I have been wondering lately... Physicists are very certain that as far as they can see (meaning the observable universe which is estimated to be about 93 billion lightyears across), physics are the same everywhere. This excludes bubble universes (i.e. the multiverse scenario). That means, for as far as we can see, we believe that E = mc2 applies on Earth just as it applies to the galaxies in the Hubble Extreme Deep Field, as does Entropy, as does F = G(m1m2/r2) and all the other theorems we came up with.
My question is, how can we be sure? Let me give you an analogy I was thinking of yesterday.
Assume we are all small retroviruses living in the ocean. We live in the Pacific Ocean, so our average SG is about 1.025. Since we are about 80nm in length, scaling the sea : microbe ratio, if a microbe was 1.6m tall (like us), then the ocean with a length of approximately 19,800km at the longest end would be 0.05 ly across. That does not seem like much, but think about this - the Voyager 1 which is the furthest man made object from our planet is currently about 0.00207 ly from us. That is 1/10th of the distance the retrovirus is from land in our ocean - universe analogy. So it is safe to say that this retrovirus (located in the middle of the pacific ocean) has not yet had any means to visit the boundaries of the universe to prove the physical properties are the same as in its current location.

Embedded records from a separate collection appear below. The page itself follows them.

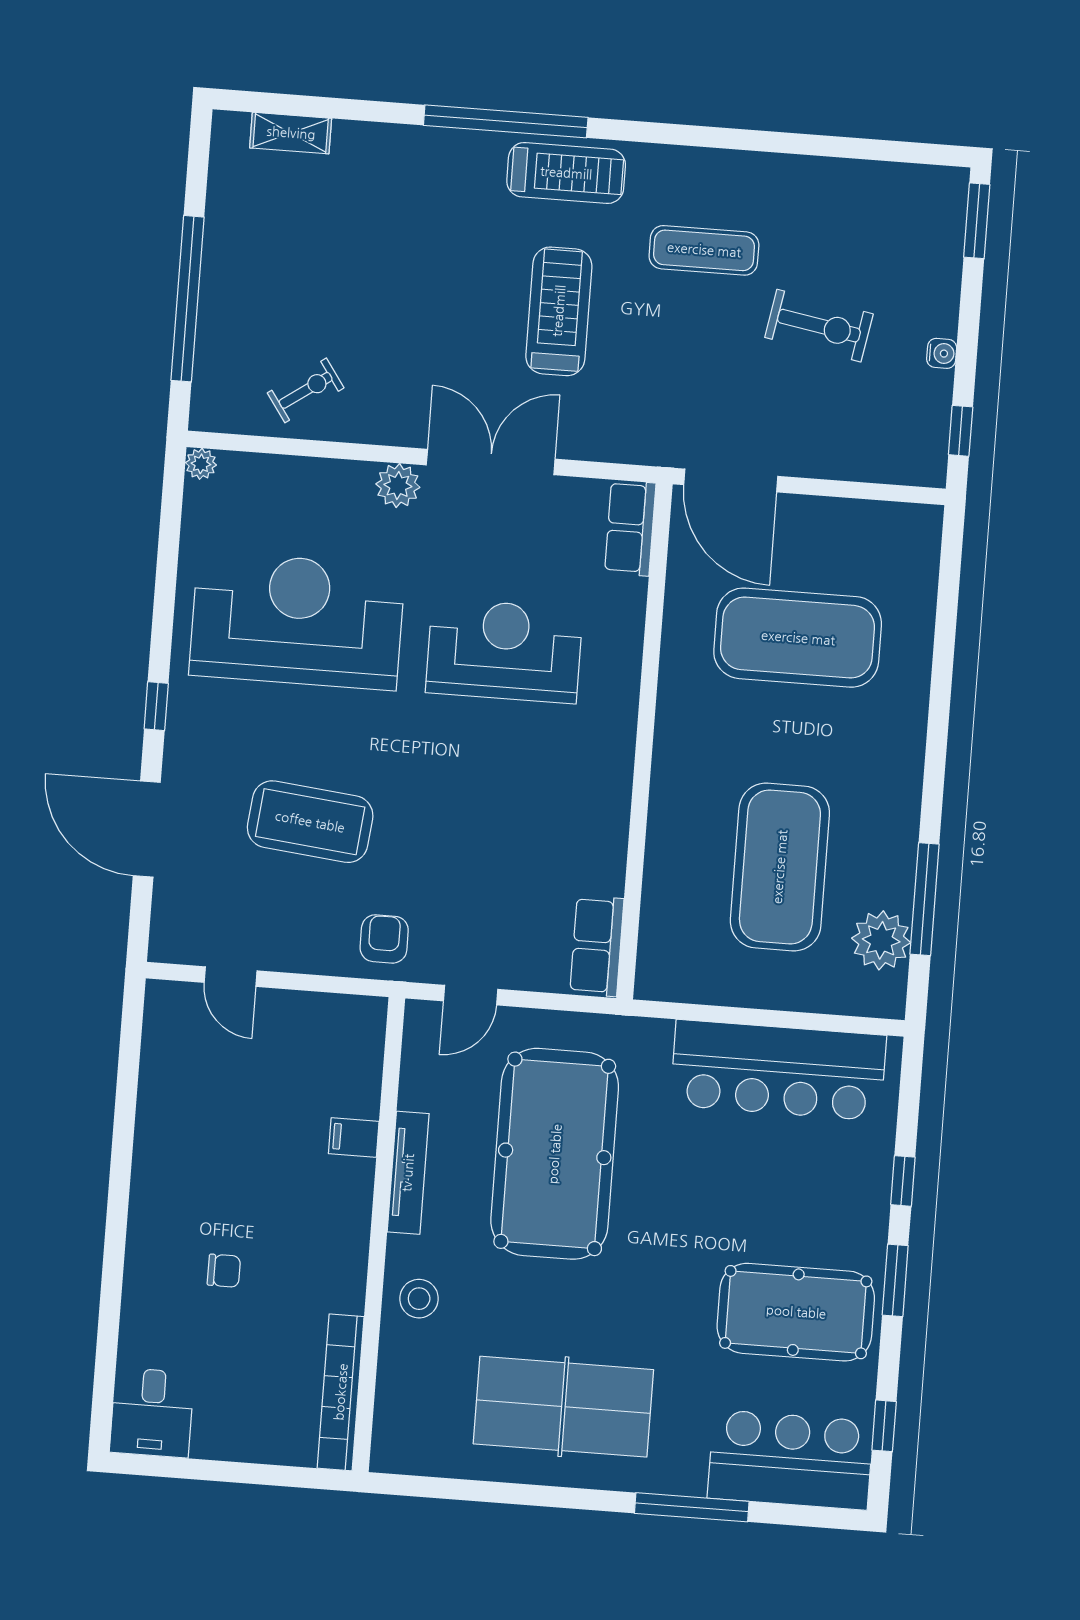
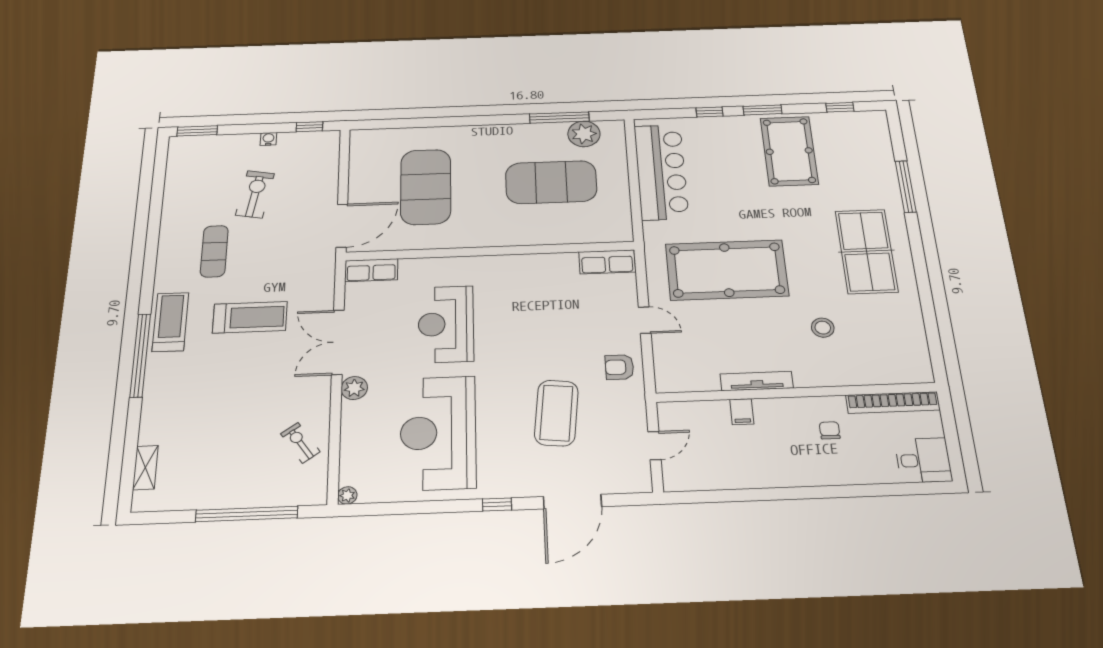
treadmill: (559, 311) -> (250, 317), turned 180
filing cabinet: (354, 1138) -> (742, 412), moved
tv unit: (408, 1173) -> (757, 381), moved
wall: (379, 1235) -> (796, 392), moved
bookcase: (341, 1392) -> (893, 403), moved
bar counter: (790, 1460) -> (868, 145), removed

The retrovirus performs various physical experiments and measurements. Lets look at specific gravity. He measures that to be 1.025. For him, it seems to be a fundamental constant as everywhere he looks the SG seems to be 1.025. Now he wonders whether this is truly universal. Since he cannot really measure this value at the boundaries of his galaxy (the Pacific Ocean) without making assumptions, he assumes it is constant because of the following reasoning. If the SG would have been significantly different than 1.025, say 1.020, life as he knows it could not readily exist. Osmotic pressure would become troublesome for living organisms (those that have evolved and adapted to SG of 1.025). So he theorises that if SG had not been 1.025 or very close to it, life (as he knows it), would not be possible. Without an example, he cannot fathom how life would look like at a different SG. So SG must be constant.
The problem with this reasoning of course is that it is false. Not only is SG not 1.025 in all oceans - for instance, the average SG in the Red Sea is about 1.032 - some places have fresh water - an SG of 0. And, some places do not even have water at all - just air. Some other places do not even have air - just the cold vacuum of space. The question is - how can this retrovirus in its ocean galaxy detect that not only is his SG not constant, some places the concept of SG does not even exist? Remember, the probe he sent out in 1977 is only 0.002 ly from him. It still has to go 10 times that distance (approximately 342 years) to hit land / a different ocean. And even if it did, it would take an additional 380 years to get the signal of the measurements back to him. So soonest he can directly probe the outer rims of his world, is 722 years from now.
Physicists have long tried to work around this issue by using proxies and inferring data from known facts. For instance, the only way we "know" how big our universe is, is by using a proxy. Nobody can take an actual ruler and measure the universe. So they use a concept called redshift to measure the distance to distant galaxies. However, this redshift is based on certain assumptions. I call them assumptions because as long as we do not fully understand our universe, our best theorems and axioms will always be vulnerable to be proven false one day. Redshift assumes our knowledge of electromagnetic waves and space is universal. That atoms here are the same as atoms there. So if atoms at the boundaries of our observable universe behave differently, or if spacetime behaves differently, we cannot really use redshift and thus our calculations of the size of the universe is incorrect.
Point is, proxies are no substitute for direct measurement. For the time being they are our best alternative, but they cannot be considered infallible. Because of that, I sometimes wonder just how much we really do know about our universe.